Die helle Seite aber ist: Nicht nur bei der Profitrate und den tricktechnischen Innovationen ist "Star Wars" etwas Besonderes. Es ist zugleich auch der erste Kinomythos, der zwei Generationen von Kinozuschauern gleichzeitig gehört - und dabei die Wandlungen im Dreieck von Eltern, Kindern und Kino mitgemacht hat.

Ich sollte an dieser Stelle wohl anfügen, dass ich vom "Star Wars"-Kosmos emotional voll erwischt worden bin. 1977, als der erste Teil in die Kinos kam, war ich 14 Jahre alt - genau richtig, um sich von diesem Weltraumabenteuer mitnehmen zu lassen. Inzwischen habe ich einen Sohn, der vor Neugierde auf die Episode III förmlich platzt. So erlebe ich also auch jetzt alle Gefühle mit, die dieser Film auszulösen versteht - obwohl mein eigener heißer Enthusiasmus angesichts der neuen Teile eher freundlicher Neugierde und, das aber immerhin auch!, einer tiefen Rührung gewichen ist.

Ausgerechnet die Figur des Bösen löst in mir mittlerweile die größte Rührung aus. Ein großer Maschinenmensch mit röchelndem Atem, dessen Kostüm ganz bewusst an eine SS-Uniform erinnert, Darth Vader also: Das war in den Siebzigerjahren ein ziemlich starkes Bild, um einen Generationenkonflikt anzuzeigen. Was für eine ödipale Zwickmühle, als Luke Skywalker mitten im Kampf feststellen muss, dass Darth Vader wirklich sein Vater ist! Ein übermächtiges Imperium kann man bekämpfen; aber dass man sich dabei auch gegen den eigenen Vater wenden muss, das ist ein starkes Stück.

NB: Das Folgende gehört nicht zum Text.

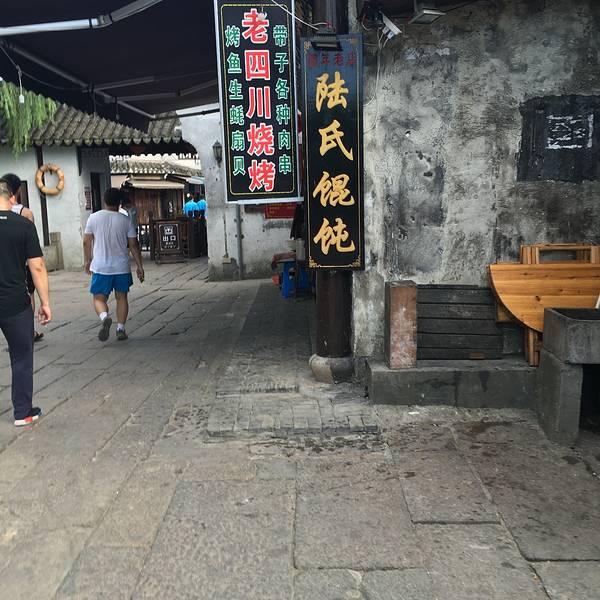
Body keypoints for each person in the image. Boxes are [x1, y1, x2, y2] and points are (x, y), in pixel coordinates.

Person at [0, 179, 52, 426]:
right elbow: (37, 266)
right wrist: (45, 302)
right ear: (12, 198)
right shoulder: (23, 225)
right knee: (21, 356)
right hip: (15, 303)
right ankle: (22, 412)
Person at [83, 188, 144, 342]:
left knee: (99, 299)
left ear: (104, 200)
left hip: (101, 267)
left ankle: (105, 317)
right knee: (122, 297)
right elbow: (133, 244)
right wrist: (139, 266)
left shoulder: (93, 218)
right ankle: (120, 328)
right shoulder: (125, 220)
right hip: (121, 267)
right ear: (120, 203)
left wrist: (87, 260)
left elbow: (86, 241)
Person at [1, 173, 45, 343]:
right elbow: (35, 256)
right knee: (29, 294)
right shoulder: (25, 214)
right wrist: (45, 302)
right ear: (16, 193)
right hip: (22, 267)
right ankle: (28, 329)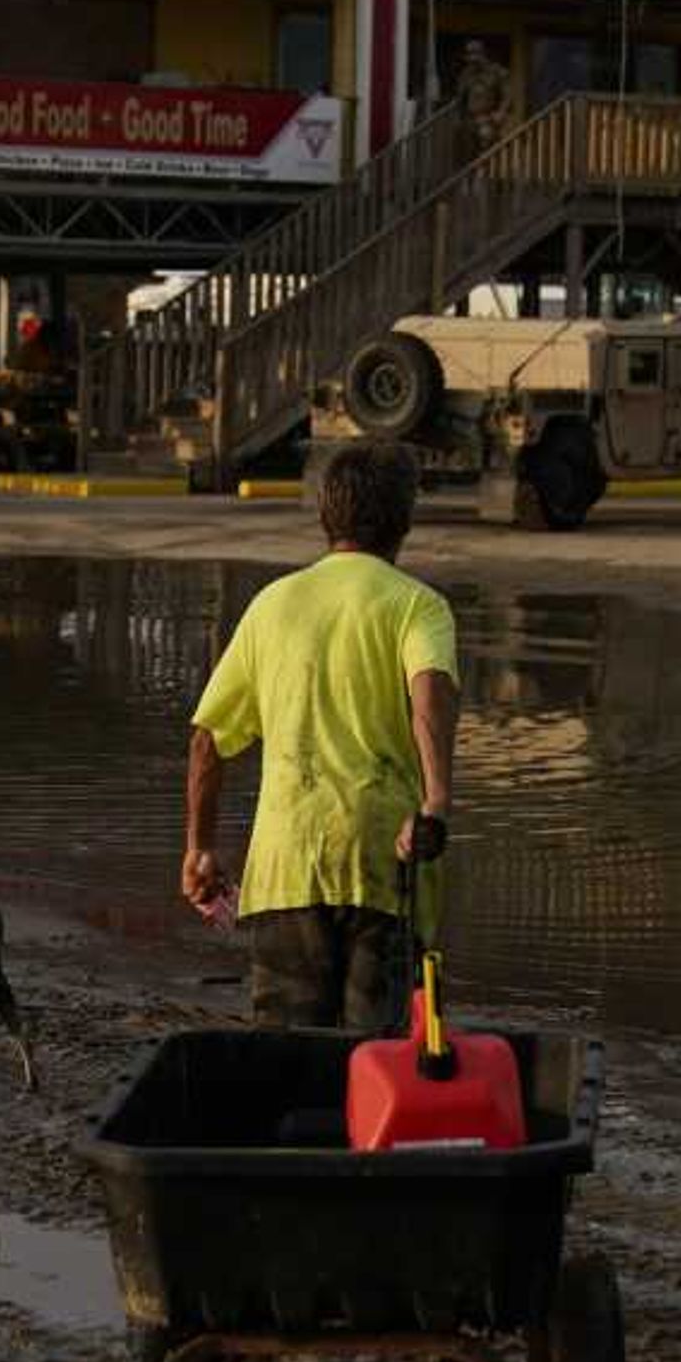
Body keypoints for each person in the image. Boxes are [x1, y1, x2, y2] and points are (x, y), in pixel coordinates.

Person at [181, 439, 458, 1029]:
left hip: (286, 871)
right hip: (382, 866)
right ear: (403, 522)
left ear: (326, 517)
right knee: (374, 1064)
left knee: (286, 1065)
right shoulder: (418, 607)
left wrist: (200, 848)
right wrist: (435, 801)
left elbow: (208, 737)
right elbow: (428, 690)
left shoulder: (270, 606)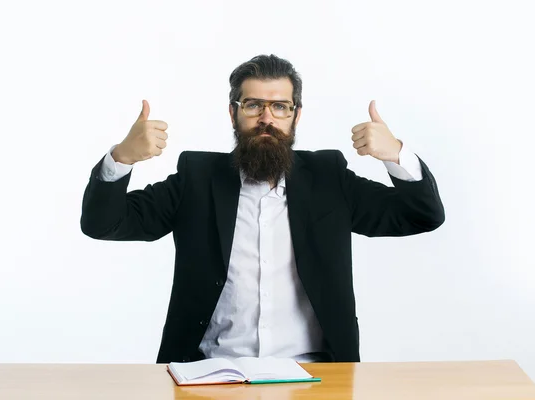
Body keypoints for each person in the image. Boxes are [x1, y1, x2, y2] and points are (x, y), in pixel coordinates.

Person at [80, 54, 445, 364]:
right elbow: (105, 223)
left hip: (314, 375)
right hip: (210, 373)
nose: (267, 118)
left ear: (295, 115)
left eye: (280, 107)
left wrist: (396, 154)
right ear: (233, 113)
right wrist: (122, 158)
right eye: (253, 105)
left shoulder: (329, 179)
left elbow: (421, 215)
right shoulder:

Es ist es bis heute geblieben; nur kommt es mir so vor, als sei inzwischen die Idee einer notwendigen Verbindung des bösen Imperiums mit der Welt der Väter zerbrochen. Selbstverständlich gibt es immer noch reichlich Raum für Konflikte zwischen Vätern und ihren Kindern, nicht zuletzt in der Frage, ab wann Kinder sich Kinofilme angucken dürfen. Aber vieles, was eine Generation zuvor noch gesamtgesellschaftlich eingebunden war, ist nun ins Individuelle gerutscht. Dass Väter gleichsam von selbst mit der dunklen Seite der Macht paktieren, das war in den Siebzigern ein Resonanzraum, der den Hintergrund für Lukes Familiendrama abgab. Inzwischen kommt es da auf den Einzelfall an - wie im Übrigen auch die neue Episode III zeigt. Wer hier böse ist und wer gut, das ist gar nicht mehr leicht zu bestimmen. Die klare Frontstellung zwischen der Welt der Söhne und der Rebellen gegen die Welt der Väter und des Imperiums hat sich zugunsten einer unübersichtlichen Situation aufgelöst.

Man kann also einiges über die "Star Wars"-Saga sagen, auch einiges Schlechtes. Aber dass inzwischen Väter und Kinder gemeinsam solche Kinoerlebnisse teilen, das möchte ich hiermit als gesellschaftlichen Fortschritt werten. Während die Väter damals noch nicht einmal hinsahen und Darth Vader gar nicht erst kennen lernen wollten, wissen viele von ihnen heute um die Gefahr, dass sie in den Augen ihrer Kinder schnell zu einem schwarzen, übermächtigen Lord werden können.

Keiner will Darth Vader sein. Die Konflikte hören so nicht auf. Aber so hat man zumindest Raum und Zeit für die richtigen, die individuellen Konflikte.
Dirk Knipphals, geboren 1963, hat Germanistik und Philosophie in Kiel und Hamburg studiert. 1994 Kulturredakteur der "taz hamburg". 1996 bis 1999 beim "Deutschen Allgemeinen Sonntagsblatt", zuletzt als Ressortleiter Kultur und Gesellschaft. Ab 1999 Literaturredakteur der "tageszeitung". Dirk Knipphals lebt in Berlin.